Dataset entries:
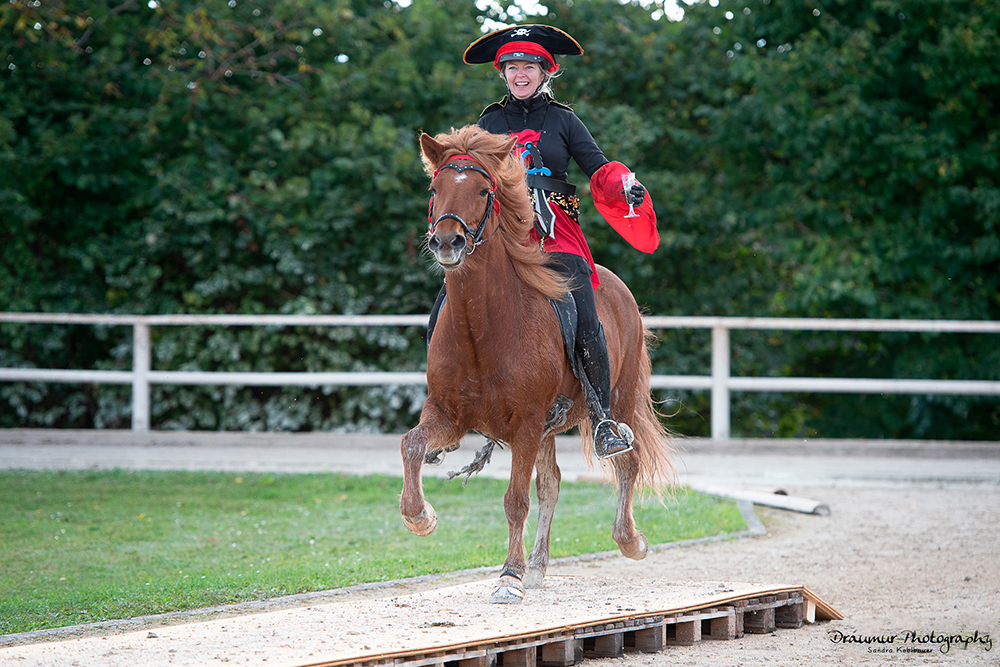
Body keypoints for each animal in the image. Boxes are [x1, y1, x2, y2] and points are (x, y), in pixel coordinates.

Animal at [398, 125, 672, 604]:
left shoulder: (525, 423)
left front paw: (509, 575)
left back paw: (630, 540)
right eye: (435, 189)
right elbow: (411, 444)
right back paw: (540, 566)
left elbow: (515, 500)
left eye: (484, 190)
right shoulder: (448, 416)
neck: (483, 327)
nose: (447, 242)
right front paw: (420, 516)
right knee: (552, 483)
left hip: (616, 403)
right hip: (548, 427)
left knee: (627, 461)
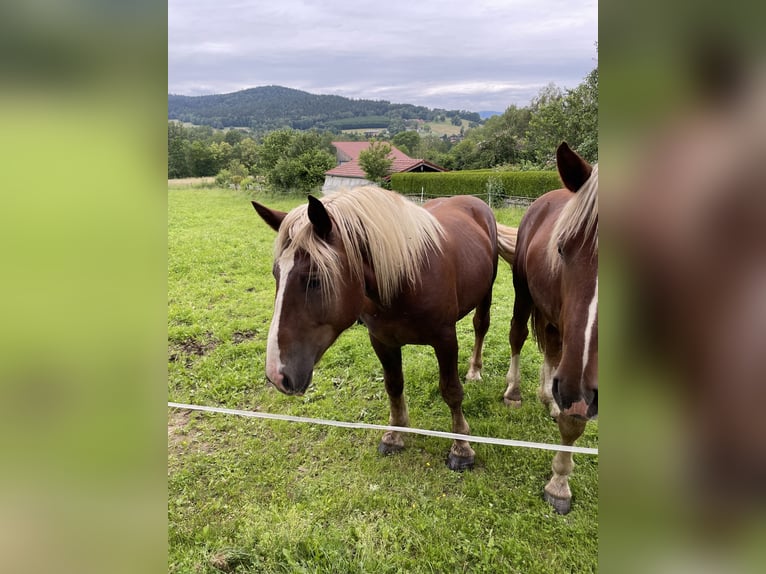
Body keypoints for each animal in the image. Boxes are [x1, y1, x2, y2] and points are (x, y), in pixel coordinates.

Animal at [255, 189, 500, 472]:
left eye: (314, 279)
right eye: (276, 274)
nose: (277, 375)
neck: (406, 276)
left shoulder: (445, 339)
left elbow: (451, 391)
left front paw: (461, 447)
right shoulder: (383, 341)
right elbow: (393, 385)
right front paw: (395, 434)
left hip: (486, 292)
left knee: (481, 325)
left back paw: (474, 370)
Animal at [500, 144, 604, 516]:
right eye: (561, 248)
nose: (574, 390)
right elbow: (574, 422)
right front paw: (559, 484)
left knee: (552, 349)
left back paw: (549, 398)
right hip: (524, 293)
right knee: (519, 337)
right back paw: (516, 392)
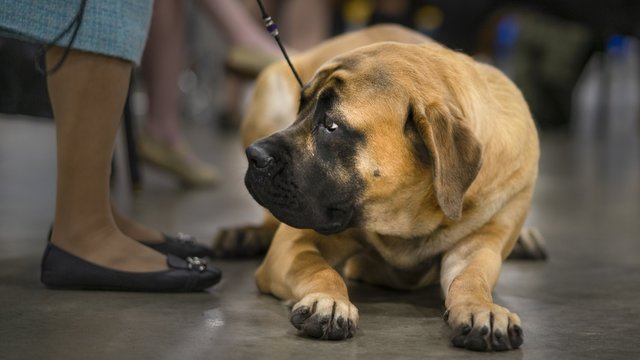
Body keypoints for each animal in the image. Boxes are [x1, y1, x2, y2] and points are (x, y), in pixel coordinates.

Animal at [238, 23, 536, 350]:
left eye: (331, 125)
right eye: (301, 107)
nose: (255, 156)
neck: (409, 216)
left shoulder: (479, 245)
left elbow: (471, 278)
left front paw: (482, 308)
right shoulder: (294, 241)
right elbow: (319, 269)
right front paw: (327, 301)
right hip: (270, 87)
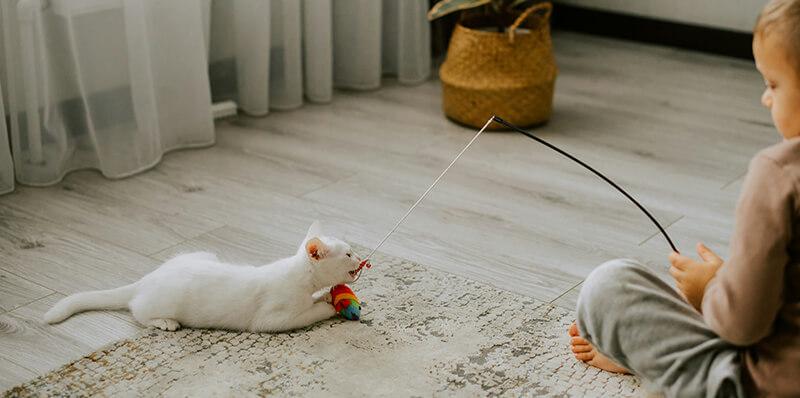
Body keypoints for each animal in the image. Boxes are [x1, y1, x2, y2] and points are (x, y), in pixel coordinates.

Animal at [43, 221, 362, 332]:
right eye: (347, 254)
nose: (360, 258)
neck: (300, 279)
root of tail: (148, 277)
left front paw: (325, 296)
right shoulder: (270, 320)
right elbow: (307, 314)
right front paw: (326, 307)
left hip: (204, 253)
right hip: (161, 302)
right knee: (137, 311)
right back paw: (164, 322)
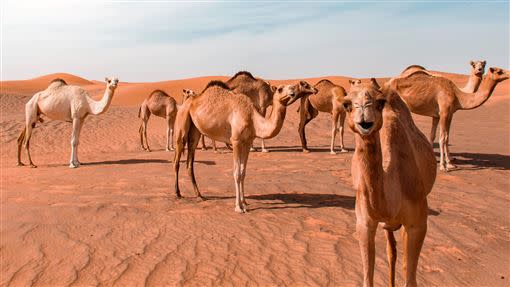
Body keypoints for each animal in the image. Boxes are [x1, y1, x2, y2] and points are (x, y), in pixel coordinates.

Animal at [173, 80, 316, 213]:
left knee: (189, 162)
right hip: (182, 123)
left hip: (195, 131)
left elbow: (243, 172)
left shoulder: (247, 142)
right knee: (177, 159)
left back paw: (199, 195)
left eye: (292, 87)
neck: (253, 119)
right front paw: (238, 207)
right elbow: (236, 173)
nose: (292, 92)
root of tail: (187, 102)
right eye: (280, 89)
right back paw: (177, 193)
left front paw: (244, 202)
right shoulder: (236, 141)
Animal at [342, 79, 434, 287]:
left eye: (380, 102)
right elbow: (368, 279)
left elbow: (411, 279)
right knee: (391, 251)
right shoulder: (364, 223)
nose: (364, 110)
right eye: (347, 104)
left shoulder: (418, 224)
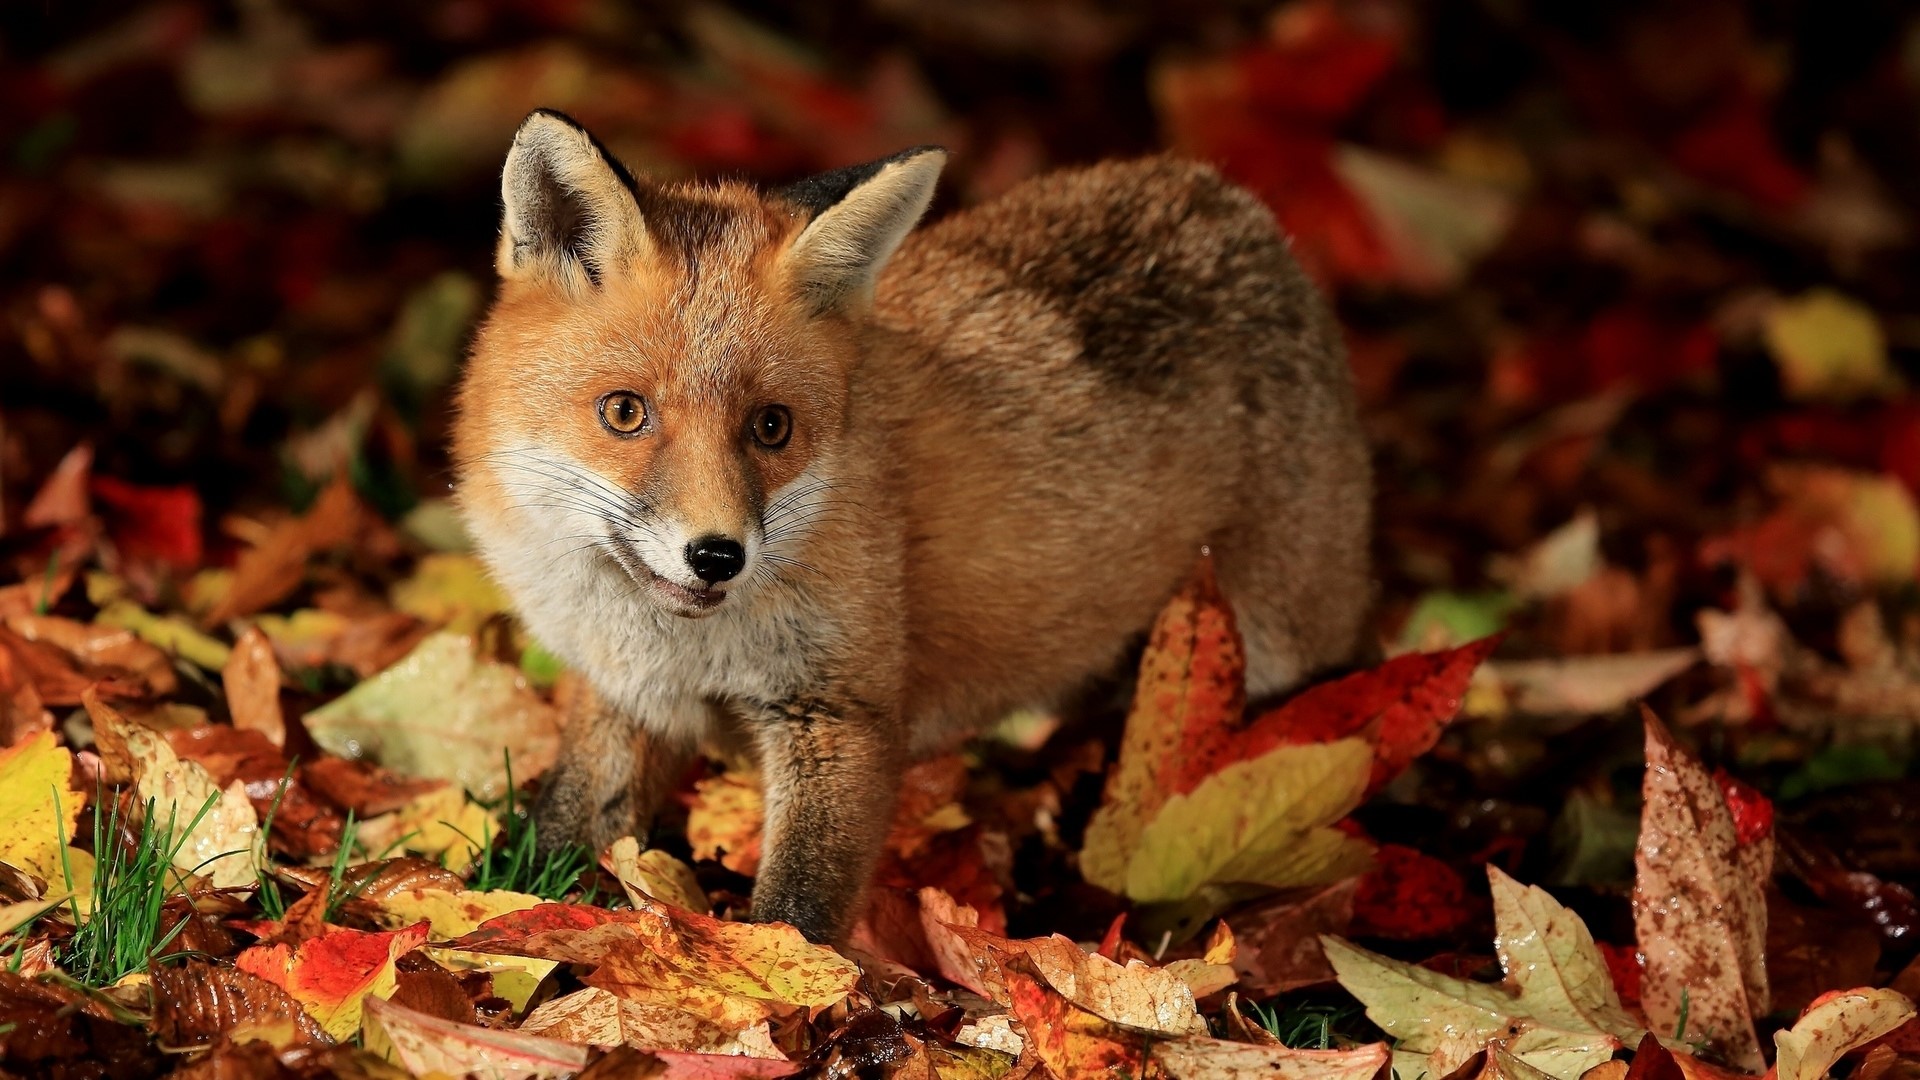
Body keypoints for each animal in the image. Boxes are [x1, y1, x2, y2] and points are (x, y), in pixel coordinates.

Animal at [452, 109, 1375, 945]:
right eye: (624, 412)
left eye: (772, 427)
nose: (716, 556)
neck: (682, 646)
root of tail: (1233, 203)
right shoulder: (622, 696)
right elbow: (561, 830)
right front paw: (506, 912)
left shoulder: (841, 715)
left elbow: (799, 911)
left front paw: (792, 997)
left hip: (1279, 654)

- [Exercise objective]:
From the records above, give again exactly the lines running from the line with "neck: (253, 119)" to the line with "left shoulder: (418, 224)", inclusive.

- [Written answer]:
neck: (253, 119)
right front paw: (238, 207)
right elbow: (236, 173)
nose: (292, 92)
root of tail: (187, 102)
right eye: (280, 89)
right back paw: (177, 193)
left front paw: (244, 202)
right shoulder: (236, 141)
Animal at [342, 79, 434, 287]:
left eye: (380, 102)
right elbow: (368, 279)
left elbow: (411, 279)
right knee: (391, 251)
right shoulder: (364, 223)
nose: (364, 110)
right eye: (347, 104)
left shoulder: (418, 224)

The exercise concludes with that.